# Just need some advice



## marriedman_10 (Dec 20, 2011)

Hello,
I have a question for the forum. Recently my wife told me that she thought she might want to be single. That she misses going out and just having fun. I let her go out with her girlfriends and never try to control her. I trust her so i have no problem. But these new feelings are coming out because her father was thinking about moving in with us ( he has MS) and she is a few years shy of 30 and so she felt her life was going to be over at 30. I think this might have spooked her. She also stated that she has a hard time making connections. I knew this when we got married 4 1/2 years ago, but i thought that since our daughter was born and she found God agian that we were making connections. She had a very rough childhood. I just don't know what to do. Do i create a little distance, stop the lovey dovey stuff that she could care less for? Let her go be single, seperation, divorce. She said that she loves me and our daughter and doesn't want a divorce and that her feelings to be single were not that strong, just fleeting thoughts. She's not interested in anyone in particular, i asked. She's not doing anything that would lead me to beleive she is cheating or chatting someone up. She is willing to get help. 

I know that i should be concerned, but how concerned should i be? I'm just looking to see what people think or if anyone has been in this position before.

Thank You All.


----------



## armywife0520 (Aug 29, 2011)

I am sorry to hear about your troubles. My opinion is this: you have a open and honest enough relationship that she was able to come to you and tell you how she felt even if they were just fleeting thoughts. That's something a lot of couples don't have. She seems like she is just having some doubts and thats ok! By loving her, supporting her, and being so trusting you are showing her what every wife wants.

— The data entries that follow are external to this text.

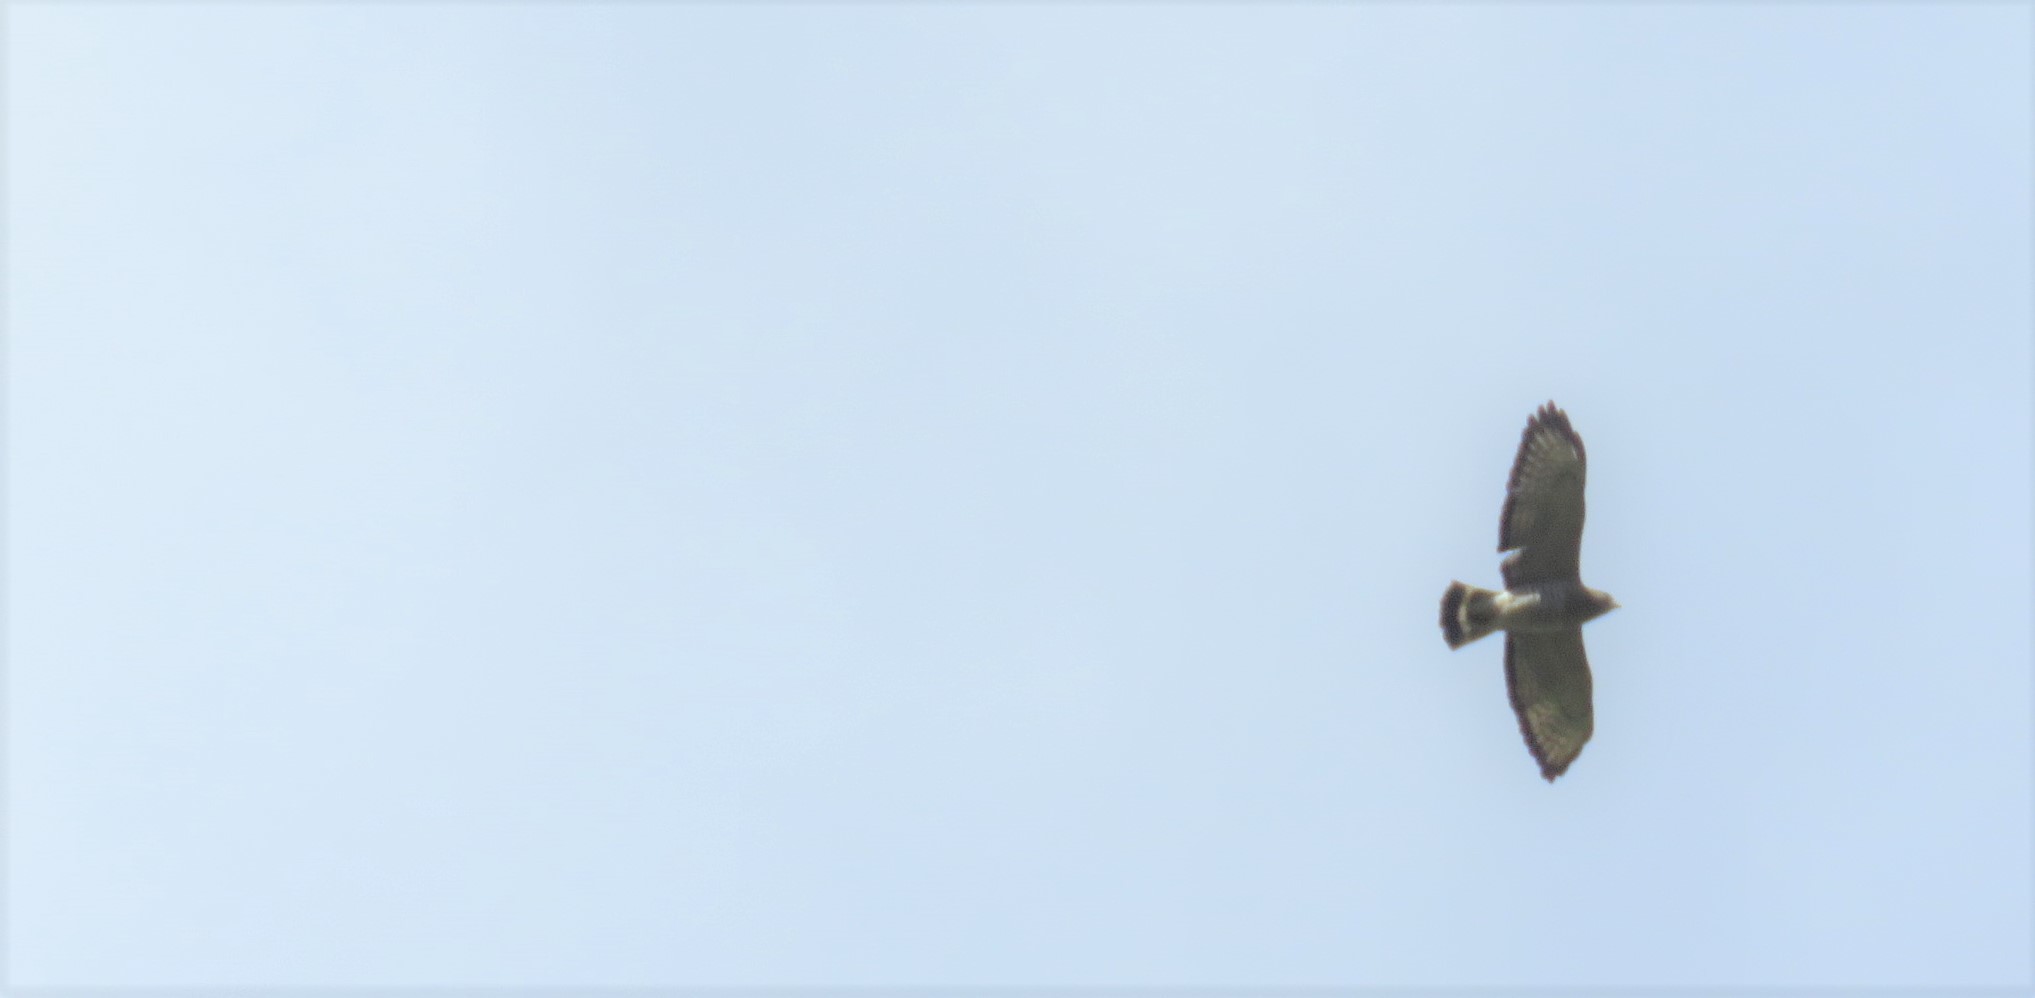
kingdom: Animalia
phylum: Chordata
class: Aves
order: Accipitriformes
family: Accipitridae
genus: Buteo
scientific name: Buteo platypterus
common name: Broad-winged hawk
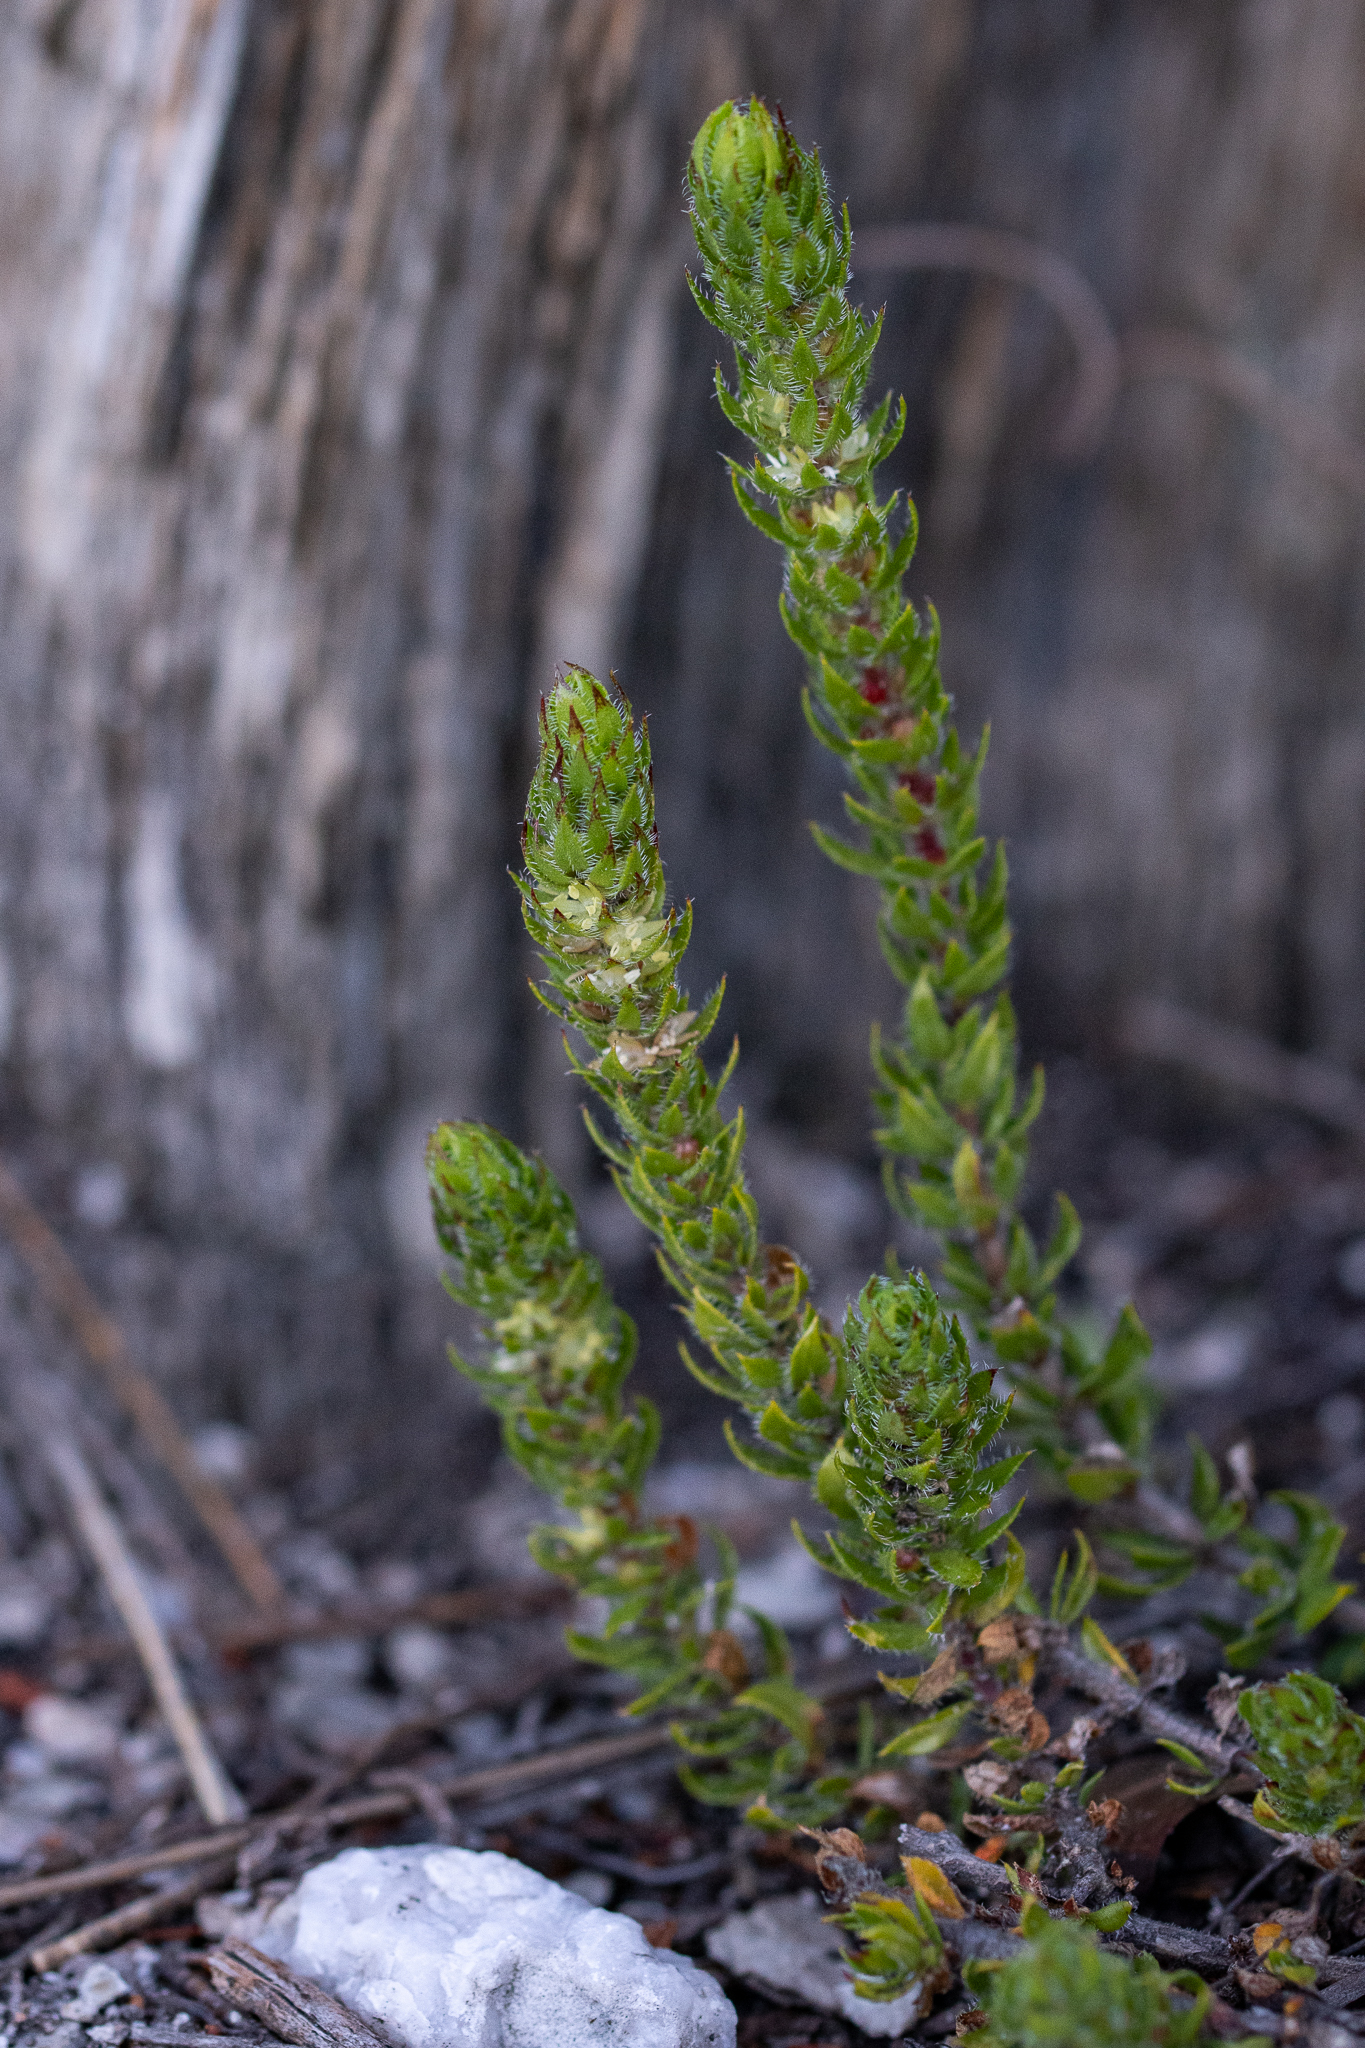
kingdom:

Whether she decides to forego those wonderful things and move on is her decision. But you have a child together, you love her, she is your wife and I believe also as a married person it is our job to do everything we can to keep the marriage together.. even if the other person's whole heart isn't in it. Again, that is just my opinion and I know it can be extremely difficult at times but there are too many people giving up too easily. 
God Bless!


----------



## marriedman_10 (Dec 20, 2011)

Thank You armywife0520,
I agree with what you're saying. I love her and all her imperfections. I knew getting married to her and what her past was like was going to be an up hill battle, but i saw the good in her and still do. We've had some problems in the past, all leading to me forgiving her. I know she loves me and wants to be married, i just think that she really did get spooked. I guess i should just love her more everyday like i already do and show it to her and if in time that still ends up not being enough at least i know i tried. She's already admitted that it was her issues and nothing that i'm doing not doing.


----------



## YupItsMe (Sep 29, 2011)

Read you post back to her and get her feedback.

You have the blessing of good communication. 

Id also ask her what benefit being single would have over being in the security of a marriage to see if you can uncover the motive behind the "fleeting thoughts" 

To be clear, I think many spouses have fleeting thoughts about freedom on occassion especially when something highly irritating is going on.


----------



## marriedman_10 (Dec 20, 2011)

No i'm very lucky to be able to communicate with her like we do, but it also took a lot of work to get to that point. Her first marriage was with a guy who was very controlling so i understand why she sometimes wants to be left alone, she's use to not having that. Also i can see why she has issues with connecting with people because of her parents divorce and not reaching out to her and loving her like they should have. 

I asked her about her fleeting thoughts and it was like you said what everone has from time time. I get the same thoughts from time time, but never think i want to be single again. He said that she thinks about from time time. I think its the old its nice to meet new people, and go out. She did say that it was not that she wanted to sleep with other people, but has thought about, again same thoughts i've had and like everyone else.

I guess where i get worried is that she went through this before and things got really bad, always trying to push me away, blame me for everything little thing, and it lead to her having an issue. I found out what she was doing after we had moved and she had found God and Jesus and was trying to be a bette person, so i of course forgave her, because i loved and truly beleived she had found Christ and was not the same person she was when it was bad.


----------



## accept (Dec 1, 2011)

In your present position I dont think it would be a good thing for her father to move in with you.


----------



## marriedman_10 (Dec 20, 2011)

Another thought i jsut had is, that if i start to pull away or make it seem like i don't care, then that could give her the wrong message and actually push her away. I have to be able to give her the space she needs, but not make it look like i'm checking out of the marriage. Also we're going to seek professional help as well.


----------



## marriedman_10 (Dec 20, 2011)

Oh no, he decided he wasn't ready to sell everything and move. so we're good there, unless he has a fall or something bad happens.


----------



## accept (Dec 1, 2011)

I would say your wife really needs counselling to know exactly what she wants.


----------



## marriedman_10 (Dec 20, 2011)

neither her or myself are disputing that. I guess my questions were more of how much to invest in this emotionally knowing that there is a chance that i could get hurt and far would i need to go to fight for this marriage as far as ways to fix it, such as counselling, in house seperation, moving out, open-marriage, etc etc......


----------